Friday, August 17, 2007

Wingtip Sloat Reviewed On Pitchfork.


Fifteen years down the road Wingtip Sloat finally recieves some much deserved recognition.

Wingtip Sloat
Add This to Rhetoric
[VHF; 2007]
Rating: 8.3

As is often the case with concurrent, like-minded bands, a lot of the underground rock groups of the early 1990s felt pretty similar at the time, but eventually splintered widely. Some ventured above ground (Pavement, Sebadoh), some followed unbeaten paths (Sun City Girls, Thinking Fellers Union Local 282), and some ended up frozen in time (Trumans Water, Fly Ashtray). A rare few left behind music that remains inextricably tied to the era, yet is somehow transcendent too.

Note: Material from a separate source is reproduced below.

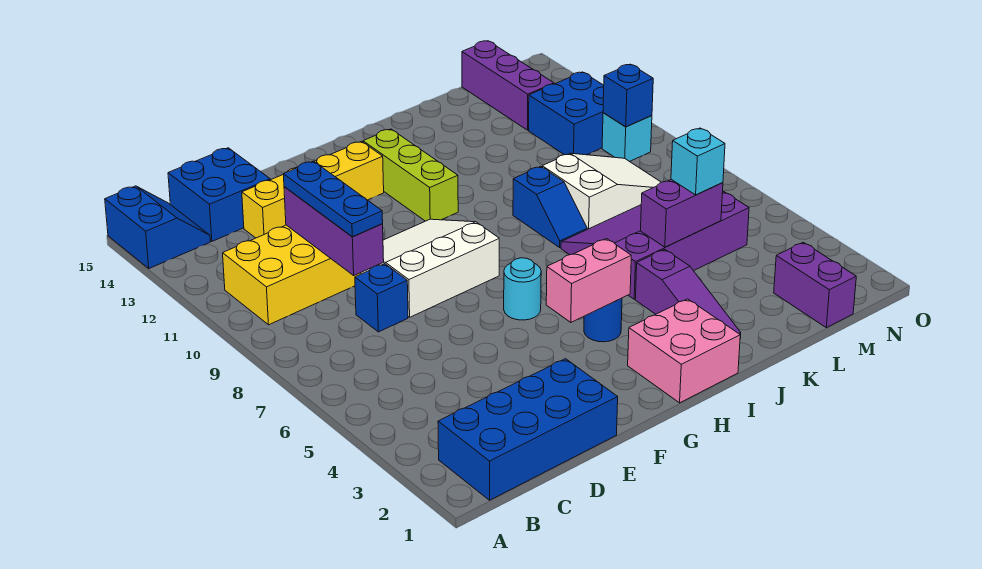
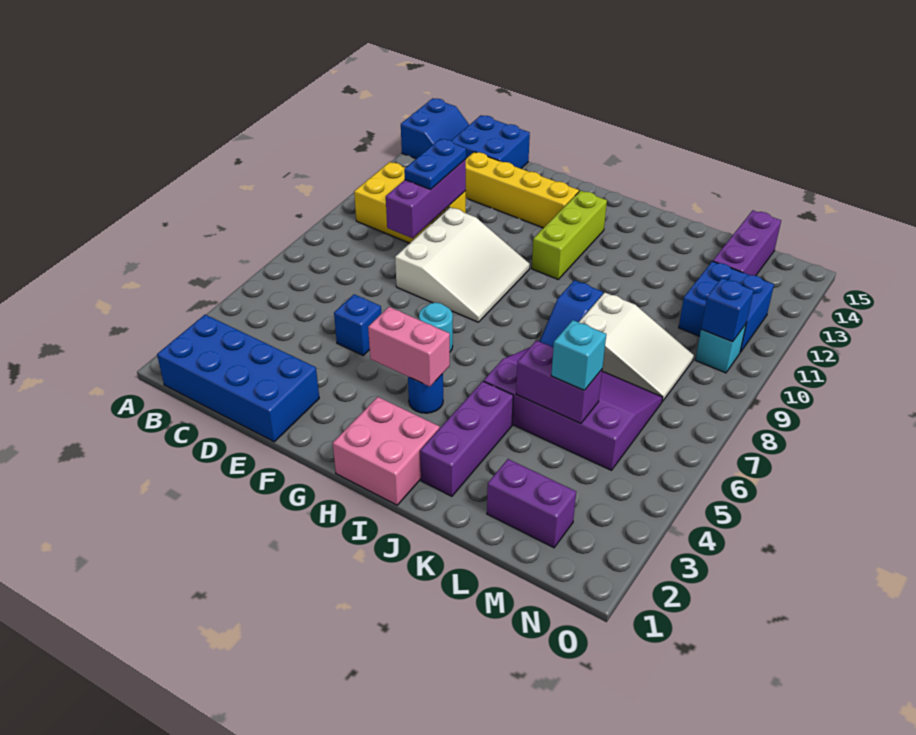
blue brick D8 level 1 -> blue brick E5 level 1
blue plate D9:D11 level 3 -> blue plate D10:D11 level 3
white slope E8:G10 level 1 top 8 -> white slope E8:G10 level 1 top E
purple slope J2:J4 level 1 top 4 -> purple brick J2:J4 level 1
purple brick M1:M2 level 1 -> purple brick L2:M2 level 1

Virginia's Wingtip Sloat were that kind of band. Their brainy brand of indie/punk/grunge/math, married as it was to pre-computer recording and pre-dot-com slackdom, could only have happened in the early 90s. Yet it sounds uncannily fresh today, as if high-rises and strip malls shot up around the group's basement studio without tarnishing the beer-drenched walls and tobacco-stained bathroom, leaving their fantastic sound echoing there, perfectly preserved and surprisingly undated. You can hear that decently on the band's two later albums, 1995's Chewyfoot and 1998's If Only For the Hatchery. But the most convincing proof has up to now gathered dust on early, out-of-print 7"'s and cassettes.

Add This to Rhetoric collects those artifacts, forging a kind of living, sweating time capsule. As for what it actually sounds like, that's best left to Sloat's Patrick Foster, who in his liner notes calls the perfectly-titled "I Wish I'd Been There to Make It a Cliché" the prototypical Sloat song. "It's all there," he rightly boasts. "Arch/true/ironic song title, stop-start nervous discharge, chaos, self-referencing lyrics, kick-axe drumming, a gut-punching bass, a guitar hanging on for dear life and a ridiculous coda that even made us laugh most of the time." To which I'd add a proggy use of shifting tempos, an affinity for overlapping vocals, and a snarling energy more openly indebted to punk than anything Pavement would've ever copped to.

Otherwise, Wingtip Sloat and Pavement's influences were pretty similar, from the Velvet Underground across to the Fall and Wire and up through the Swell Maps, the Clean and Tall Dwarfs. But in contrast to Pavement's sly dodges, Wingtip Sloat owned up to their borrowings. Hence the inclusion here of their irresistible takes on the Swell Maps' "Read About Seymour", the Clean's "Anything Could Happen", Tall Dwarfs' "Beauty", and, in a nice show of team loyalty, Sun City Girls' drunken "Kill the Klansmen".

But Wingtip Sloat's originals burn most brightly through the haze of intervening years. Their 1991 debut 7", which opens the album, is basically perfect, four tracks full of rhythmic turns, spilling guitars, and savvy vocals. Sloat followed that up in 1992 with a 12-track double 7". Here the band's manic three-minute songs sit snugly next to one-minute toss-offs, much the way a stoned conversation turns profound musings and fleeting babble into sides of the same coin. (Such wordplay was a skill the group honed through their "pre-blog post-punk racing form" Sweet Portable You, which printed stories, rants, and other oblique ramblings under the guise of record reviews).

The rest of Add This to Rhetoric doesn't quite hit the same highs, but it's never less than compelling. The band continually finds the kind of mini-epiphanies that can only come from basement music made outside the sterilizing light of pro studios and promo budgets. That effect is summed perfectly by the album's back cover, a track listing made simply by piling up the individual, hand-decorated cassettes each song was recorded on. It's enough to transport you back to a time when cassettes and handwriting still mattered. But Add This to Rhetoric is no nostalgic reverie; it's less like faded ink than wet paint, still dripping with vivid sounds and ideas.